Initially, Dickerson said, the idea was to take the machines from each of the 13 early-voting sites, and make sure all data from each site was downloaded to the same laptop. In some cases, that happened.

But in other cases, some voting machines were downloaded twice. For example, people who voted on a machine at Beatties Ford Road Regional Library had their votes counted twice, once each on two separate laptops. Those votes heavily favored Democrats.

The votes from three machines at Morrison Regional Library in a Republican-leaning area were not downloaded at all, Dickerson said.

In several cases, the votes on some laptops doubled themselves, because workers hit the Enter key during the downloading process. That caused the download to restart, without clearing the previous numbers.

In one case, the results from a voting machine at Plaza-Midwood Library were downloaded onto two laptops, and then doubled on one of them, meaning that those votes were triple-counted.

At least seven of the 97 machines were counted more than once. Seven were not counted at all, Dickerson said.

As of now, all early votes have been counted properly and none has been lost, Dickerson said.

Ted Arrington, who spent 12 years as a Republican member of the county board of elections, said it was difficult, if not impossible, to be fast and accurate on election night.

"I'm sure this is somebody just screw(ing) up," said Arrington, who chairs the political science department at UNC Charlotte. "Because if you were going to cheat, you would want to cheat in a way that it wasn't so obviously discoverable."

GOP raised questions

Because the results were posted so late election night, no one noticed the error then.

County Republicans, puzzling over their unexpected loss, discovered and pointed out the problem last Wednesday.

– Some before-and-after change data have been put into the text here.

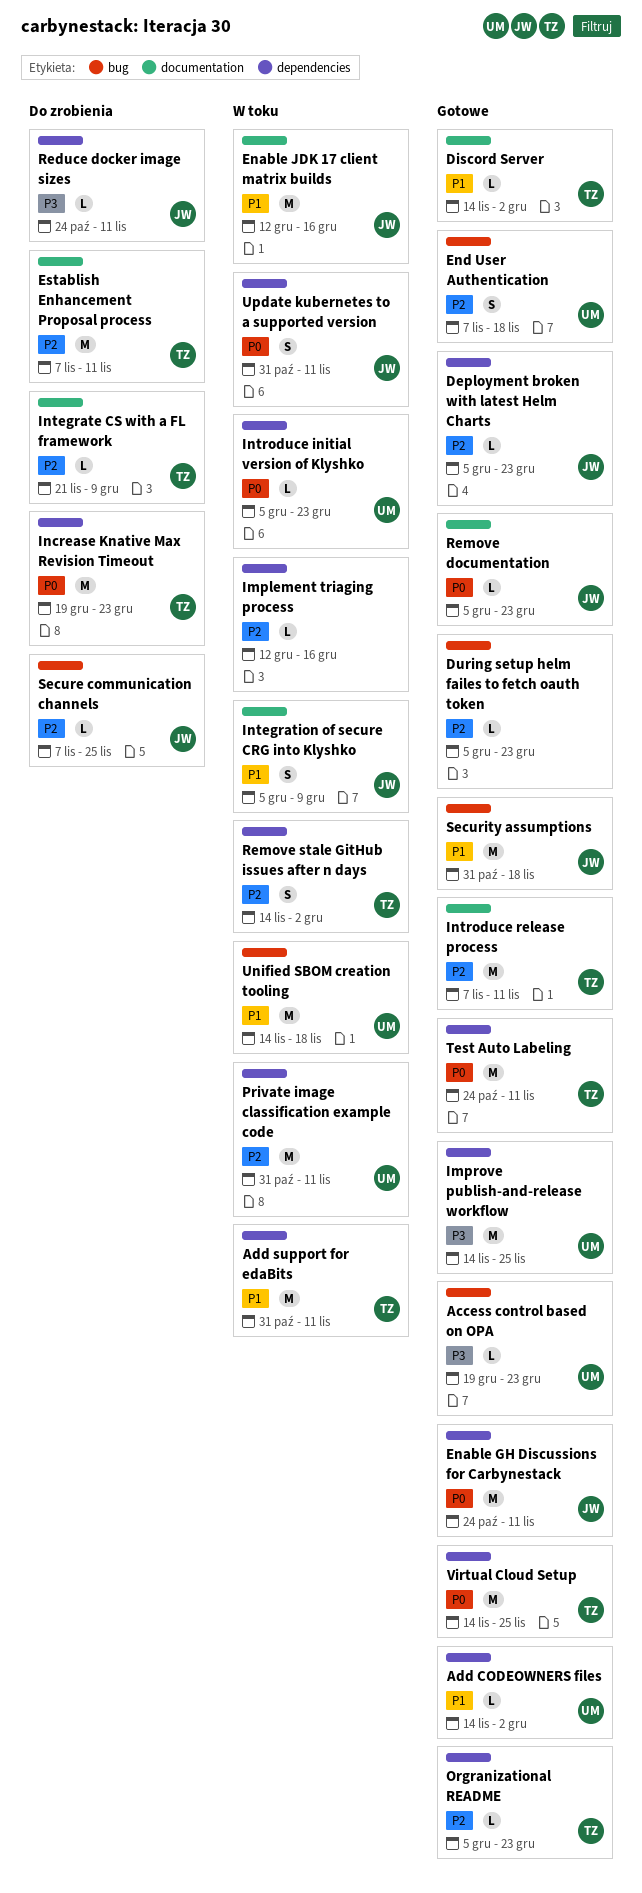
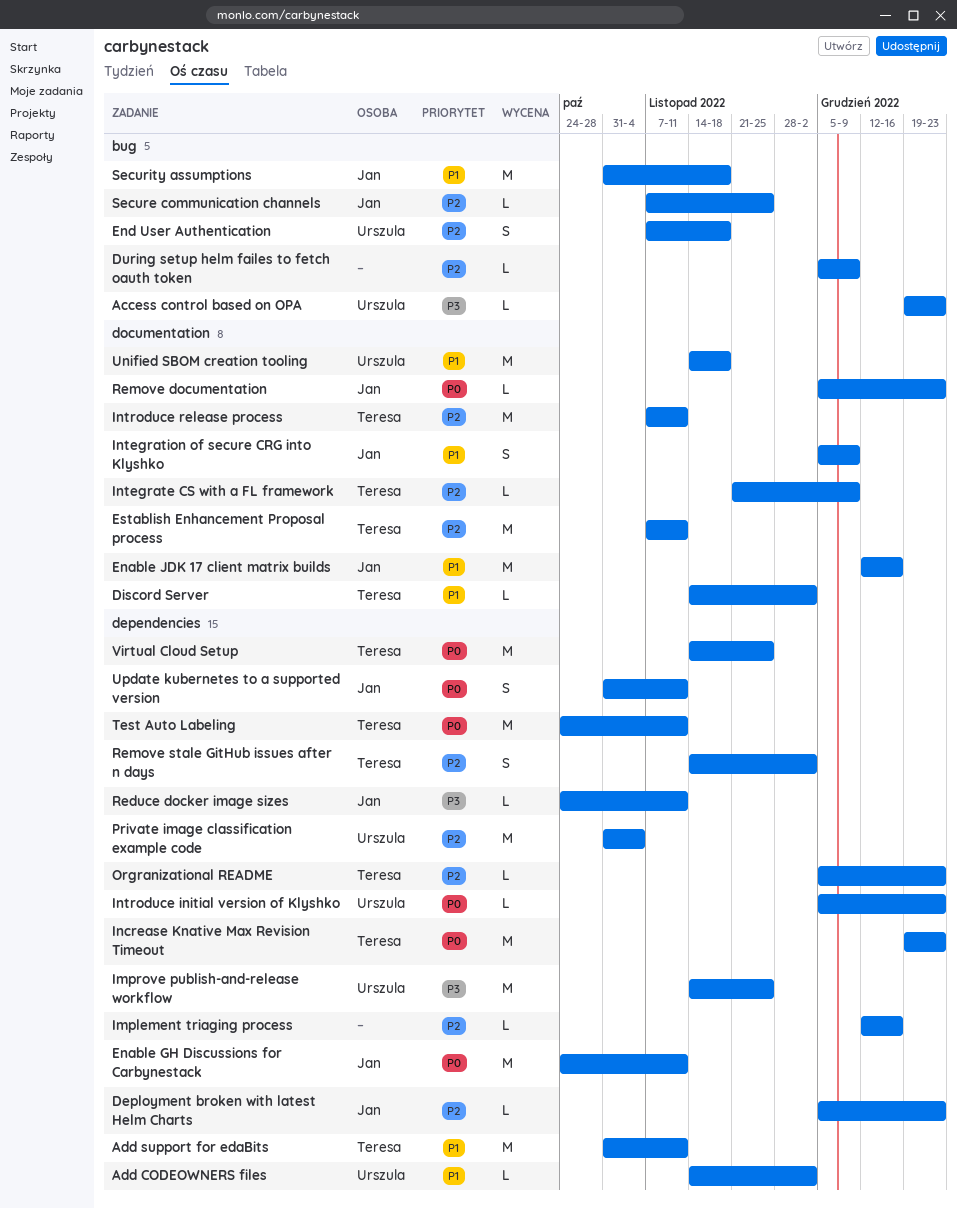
During setup helm failes to fetch oauth token, due: Dec 23 -> Dec 9
Private image classification example code, due: Nov 11 -> Nov 4
Unified SBOM creation tooling, label: bug -> documentation

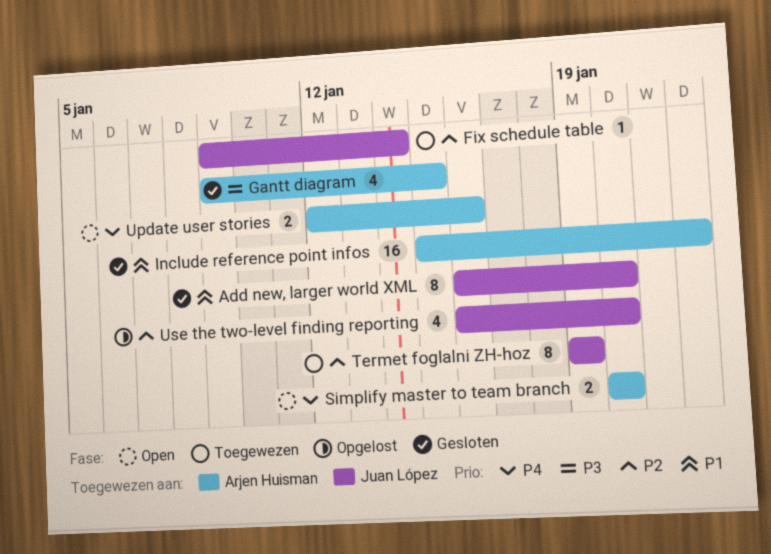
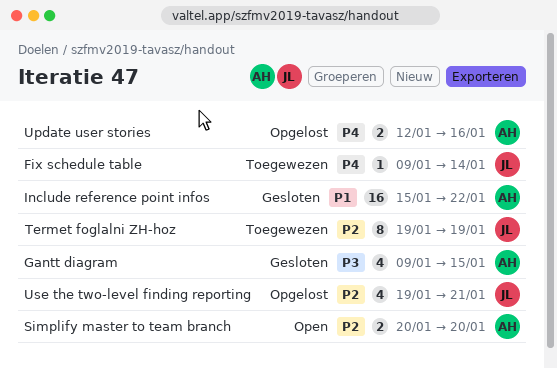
Add new, larger world XML: present -> none
Fix schedule table, priority: P2 -> P4
Simplify master to team branch, priority: P4 -> P2
Update user stories, status: Open -> Opgelost
Use the two-level finding reporting, start: Jan 16 -> Jan 19
Use the two-level finding reporting, due: Jan 20 -> Jan 21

Election officials retallied the votes on Thursday, using the printouts from the 97 machines instead of the laptop count.

"I am looking for perfection on this count, so that nobody has any doubts," Dickerson said.

He said the standard audit before today's official certification of the election would have caught the error. That certification could be delayed if the counting of provisional ballots takes more than one day.

But some local officials are starting to question how well the process worked, particularly because election-night outcomes have a powerful psychological effect on candidates and the public.

"I know mistakes will happen," said Michael D. Evans, who chairs the county Democratic Party. "But this sounds to me like a rather significant one, and it sounds like we should be doing more to avoid things like this in the future."

Election-night totals often change, said Democratic county commissioner Parks Helms.

"I still have confidence in our voting procedures and in Michael Dickerson and his staff," he said. "We must realize that in elections like the one we have just come through, human error is inevitable."

Both parties will have observers and lawyers attending today's meeting.

Elections board member Phil Summa, a Republican, praised the staff for allowing the public and the media so much access.

"There's been a little bit of Chicken Littleness about the whole thing: the sky is falling, the sky is falling, the sky is falling," he said. "Unofficial is unofficial."